The Council of the European Union (the ‘Council’), in support of the Commission, successfully appealed to the Court of Justice (the ‘Court of Justice’) the ruling of the General Court of the European Union (the ‘General Court’)10 finding that certain provisions in the WTO Anti-Dumping Agreement have direct effect in the EU legal order.
The relation between the EU legal order and the WTO rules
The Rusal Armenal case deals with the relationship between the EU legal order and provisions set out in the WTO Agreements.
According to settled case-law, provisions set out in the WTO Agreements are not in principle among the rules in light of which the EU Courts are to review the legality of measures adopted by the EU institutions. The general principle is thus that WTO law does not have ‘direct effect’ in EU law.
In Portugal v Council, 11 the Court of Justice clarified that this principle is based on a variety of reasons, including (i) the subject-matter and purpose of the WTO Agreements, whose compliance is founded on negotiations amongst contracting Parties rather than the binding effect of WTO rules, and (ii) the lack of direct effect of those provisions in the legal orders of many other WTO Members. Accepting that that EU Courts have direct responsibility for guaranteeing that EU law is compliant with WTO rules would deprive the EU legislature or the EU’s executive bodies of the discretion which is enjoyed by other WTO Members.
In Van Parys,12 the Court of Justice reinforced this general principle considering that WTO Dispute Settlement Body’s recommendations and decisions that find a EU measure to be inconsistent with provisions in the WTO Agreements do not have direct effect in the EU legal order either.
There are two exceptional situations to this general rule whereby the EU Courts can review the legality of an EU measures in light of the WTO Agreements. The first exception is known as the Fediol exception13 and applies where the EU act refers explicitly to specific provisions in a WTO Agreement. The second exception is known as Nakajima exception, 14 according to which the WTO rules have direct effect in the EU legal order where the EU intends to implement a particular obligation assumed in the context of those agreements.
Rusal Armenal concerned the validity of Regulation (EC) No 925/2009 (‘the contested Regulation’) by which the Council imposed an anti-dumping duty on imports of certain aluminium foil originating, inter alia, in Armenia.15
In 2009 Rusal Armenal ZAO (the ‘Applicant’ or ‘Rusal’), a producer and exporter of aluminium products, established in Armenia, challenged the validity of Regulation (EC) No 925/2009 before the General Court. The Applicant argued, inter alia, that the methodology set out in Article 2(7) of Regulation (EU) No 1225/2009 ('the basic AD Regulation') to calculate the normal value for imports from non-market economy countries was not applicable to it, since that methodology was not consistent to Article 2.7 of the WTO Anti- Dumping Agreement, read in conjunction with the Second Supplementary provision to Article VI of GATT 1994, set out in Annex I therein. In 2003 Armenia had become a WTO Member. According to the Applicant, from that moment on it was no longer possible for the EU institutions to consider that country as a ‘non-market economy’ for the purpose of anti-dumping investigations. As the Council had used the non-market economy methodology set out in Article 2(7) of the basic AD Regulation, the Applicant argued that the Council had violated the general scheme of Articles 2.1 and 2.2 of the WTO Anti-dumping Agreement regarding the determination of dumping.

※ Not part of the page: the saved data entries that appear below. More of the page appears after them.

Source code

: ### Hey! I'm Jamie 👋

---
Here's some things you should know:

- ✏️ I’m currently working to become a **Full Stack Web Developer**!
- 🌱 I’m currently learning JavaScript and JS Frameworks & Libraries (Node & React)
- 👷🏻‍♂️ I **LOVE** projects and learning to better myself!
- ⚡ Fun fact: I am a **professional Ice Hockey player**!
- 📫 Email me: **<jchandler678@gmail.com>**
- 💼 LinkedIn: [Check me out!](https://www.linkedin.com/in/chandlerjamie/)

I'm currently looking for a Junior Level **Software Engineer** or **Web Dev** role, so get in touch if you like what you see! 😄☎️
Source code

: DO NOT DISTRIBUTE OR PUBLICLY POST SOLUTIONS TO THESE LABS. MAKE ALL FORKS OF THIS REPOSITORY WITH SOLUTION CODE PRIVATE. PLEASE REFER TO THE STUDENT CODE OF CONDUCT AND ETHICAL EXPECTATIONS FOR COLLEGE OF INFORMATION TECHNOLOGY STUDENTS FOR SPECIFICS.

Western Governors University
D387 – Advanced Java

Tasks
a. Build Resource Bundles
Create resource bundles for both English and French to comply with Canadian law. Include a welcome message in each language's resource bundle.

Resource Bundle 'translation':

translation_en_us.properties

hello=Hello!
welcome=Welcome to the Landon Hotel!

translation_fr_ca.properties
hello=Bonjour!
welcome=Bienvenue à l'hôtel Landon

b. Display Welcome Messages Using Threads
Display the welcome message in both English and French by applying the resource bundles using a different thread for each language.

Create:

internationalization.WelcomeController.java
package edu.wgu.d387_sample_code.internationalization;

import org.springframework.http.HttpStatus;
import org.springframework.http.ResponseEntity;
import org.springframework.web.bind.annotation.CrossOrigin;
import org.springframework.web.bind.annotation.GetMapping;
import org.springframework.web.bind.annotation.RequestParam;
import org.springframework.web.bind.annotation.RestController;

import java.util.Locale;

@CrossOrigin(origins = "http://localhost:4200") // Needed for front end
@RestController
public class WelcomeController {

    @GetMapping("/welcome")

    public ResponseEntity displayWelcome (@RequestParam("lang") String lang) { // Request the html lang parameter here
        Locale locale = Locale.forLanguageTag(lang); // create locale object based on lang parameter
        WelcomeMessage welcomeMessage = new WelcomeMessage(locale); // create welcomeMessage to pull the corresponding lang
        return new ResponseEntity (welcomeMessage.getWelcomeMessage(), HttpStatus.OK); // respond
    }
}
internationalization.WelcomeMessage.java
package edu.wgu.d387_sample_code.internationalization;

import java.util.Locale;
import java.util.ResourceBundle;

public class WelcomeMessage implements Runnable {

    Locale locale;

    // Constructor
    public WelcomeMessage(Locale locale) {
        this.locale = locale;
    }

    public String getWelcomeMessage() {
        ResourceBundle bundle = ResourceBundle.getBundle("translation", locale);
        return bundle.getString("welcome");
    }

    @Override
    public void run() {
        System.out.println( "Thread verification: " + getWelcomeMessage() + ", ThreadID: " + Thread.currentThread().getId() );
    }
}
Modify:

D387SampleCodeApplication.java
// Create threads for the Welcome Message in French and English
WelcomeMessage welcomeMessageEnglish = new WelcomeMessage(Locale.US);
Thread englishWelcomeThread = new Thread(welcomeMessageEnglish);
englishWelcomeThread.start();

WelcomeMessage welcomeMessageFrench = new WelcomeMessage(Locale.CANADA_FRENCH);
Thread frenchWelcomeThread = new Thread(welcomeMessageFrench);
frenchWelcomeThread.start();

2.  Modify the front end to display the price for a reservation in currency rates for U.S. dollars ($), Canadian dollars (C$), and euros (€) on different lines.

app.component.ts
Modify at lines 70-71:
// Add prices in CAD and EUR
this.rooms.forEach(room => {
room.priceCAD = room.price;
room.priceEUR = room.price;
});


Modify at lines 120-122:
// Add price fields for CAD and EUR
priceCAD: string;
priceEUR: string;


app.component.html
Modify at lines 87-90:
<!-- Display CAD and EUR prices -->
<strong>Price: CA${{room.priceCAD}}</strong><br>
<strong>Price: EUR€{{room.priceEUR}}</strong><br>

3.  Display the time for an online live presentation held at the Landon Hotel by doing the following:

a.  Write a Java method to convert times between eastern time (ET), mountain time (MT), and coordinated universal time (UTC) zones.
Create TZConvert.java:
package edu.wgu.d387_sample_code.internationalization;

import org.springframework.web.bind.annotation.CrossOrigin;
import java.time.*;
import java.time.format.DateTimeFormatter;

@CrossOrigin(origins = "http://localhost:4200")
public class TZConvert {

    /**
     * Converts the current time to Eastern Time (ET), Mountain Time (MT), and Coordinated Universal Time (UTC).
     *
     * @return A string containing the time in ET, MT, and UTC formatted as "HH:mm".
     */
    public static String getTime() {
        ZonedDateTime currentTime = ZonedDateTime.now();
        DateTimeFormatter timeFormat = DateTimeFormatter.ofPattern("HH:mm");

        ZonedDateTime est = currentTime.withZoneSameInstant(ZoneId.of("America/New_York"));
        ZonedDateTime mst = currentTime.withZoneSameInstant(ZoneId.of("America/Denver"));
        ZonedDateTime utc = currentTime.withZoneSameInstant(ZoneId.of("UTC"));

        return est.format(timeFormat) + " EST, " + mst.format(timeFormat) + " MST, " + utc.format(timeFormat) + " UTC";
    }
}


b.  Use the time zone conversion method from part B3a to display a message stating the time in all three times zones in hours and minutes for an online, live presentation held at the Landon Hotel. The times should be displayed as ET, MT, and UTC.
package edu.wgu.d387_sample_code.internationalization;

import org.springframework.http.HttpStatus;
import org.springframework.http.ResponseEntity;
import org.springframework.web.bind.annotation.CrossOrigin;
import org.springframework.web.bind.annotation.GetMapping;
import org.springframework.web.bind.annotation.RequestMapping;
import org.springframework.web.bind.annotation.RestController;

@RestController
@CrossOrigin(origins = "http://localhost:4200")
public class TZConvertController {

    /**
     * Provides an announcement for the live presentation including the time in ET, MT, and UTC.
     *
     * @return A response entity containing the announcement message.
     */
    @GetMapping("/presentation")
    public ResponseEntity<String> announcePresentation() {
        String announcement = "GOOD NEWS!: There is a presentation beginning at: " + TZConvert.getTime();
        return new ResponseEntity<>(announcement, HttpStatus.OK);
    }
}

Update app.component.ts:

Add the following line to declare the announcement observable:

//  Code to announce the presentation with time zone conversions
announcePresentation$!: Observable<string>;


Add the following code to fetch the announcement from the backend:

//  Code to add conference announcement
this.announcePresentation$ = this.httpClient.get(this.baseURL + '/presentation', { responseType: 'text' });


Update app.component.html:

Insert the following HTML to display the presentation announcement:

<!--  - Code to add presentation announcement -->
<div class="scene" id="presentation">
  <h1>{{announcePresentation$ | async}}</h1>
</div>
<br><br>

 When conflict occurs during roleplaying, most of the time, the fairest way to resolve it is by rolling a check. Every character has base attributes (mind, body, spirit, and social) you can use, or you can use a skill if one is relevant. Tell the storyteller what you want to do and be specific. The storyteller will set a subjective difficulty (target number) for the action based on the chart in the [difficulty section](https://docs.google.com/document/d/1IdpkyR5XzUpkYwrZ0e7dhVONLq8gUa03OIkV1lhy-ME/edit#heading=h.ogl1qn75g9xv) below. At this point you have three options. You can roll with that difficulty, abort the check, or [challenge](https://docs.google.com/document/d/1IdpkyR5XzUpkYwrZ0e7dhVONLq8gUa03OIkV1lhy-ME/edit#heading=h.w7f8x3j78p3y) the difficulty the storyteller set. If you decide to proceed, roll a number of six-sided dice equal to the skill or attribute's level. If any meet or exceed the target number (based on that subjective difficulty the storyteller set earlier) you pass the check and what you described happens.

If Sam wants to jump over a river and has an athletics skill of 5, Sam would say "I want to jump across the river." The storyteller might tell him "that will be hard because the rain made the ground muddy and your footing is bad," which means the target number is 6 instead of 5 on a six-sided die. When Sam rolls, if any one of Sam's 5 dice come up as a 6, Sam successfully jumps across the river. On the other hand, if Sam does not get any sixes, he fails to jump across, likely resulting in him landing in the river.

By judgment of 5 November 2013, the General Court upheld the first plea in law put forward by Rusal and annulled the contested Regulation insofar as it imposed an anti-dumping duty on Rusal’s imports.16 The Commission appealed to that judgment before the Court of Justice and the Council took part in the proceedings seeking to have that judgment set aside.
On 16 July 2015 the Court of Justice found the appeal to be well-founded and set aside the judgment of the General Court.17
The Court of Justice first recalled its settled case- law according to which the WTO Agreements are not in principle among the rules in the light of which the EU Courts can assess the legality of measures adopted by the EU institutions. The Court then examined whether the Nakajima exception could be applied in the case at hand.
The Court of Justice observed that Article 2(7) of the basic AD Regulation introduces a special regime for the calculation of normal value for imports from non-market economy countries, including Armenia. The distinction between countries with or without ‘market economy status’ is not present in Article 2 of the WTO Anti- Dumping Agreement, or any other provisions in the WTO Agreements.
The rules laid down in Article 2(7) of the basic AD Regulation are therefore to be intended as the EU legislator’s choice to adopt a specific regime for calculating normal value in case of imports from countries without ‘market economy status’. Consequently and contrary to the General Court’s findings, Article 2(7) of the basic AD Regulation cannot be regarded as the implementation of any particular obligation assumed in the context of the WTO.
On this ground, the Court of Justice concluded that the Nakajima exception is not applicable in case at hand, and the General Court committed an error of law. The judgment of the General Court was therefore set aside.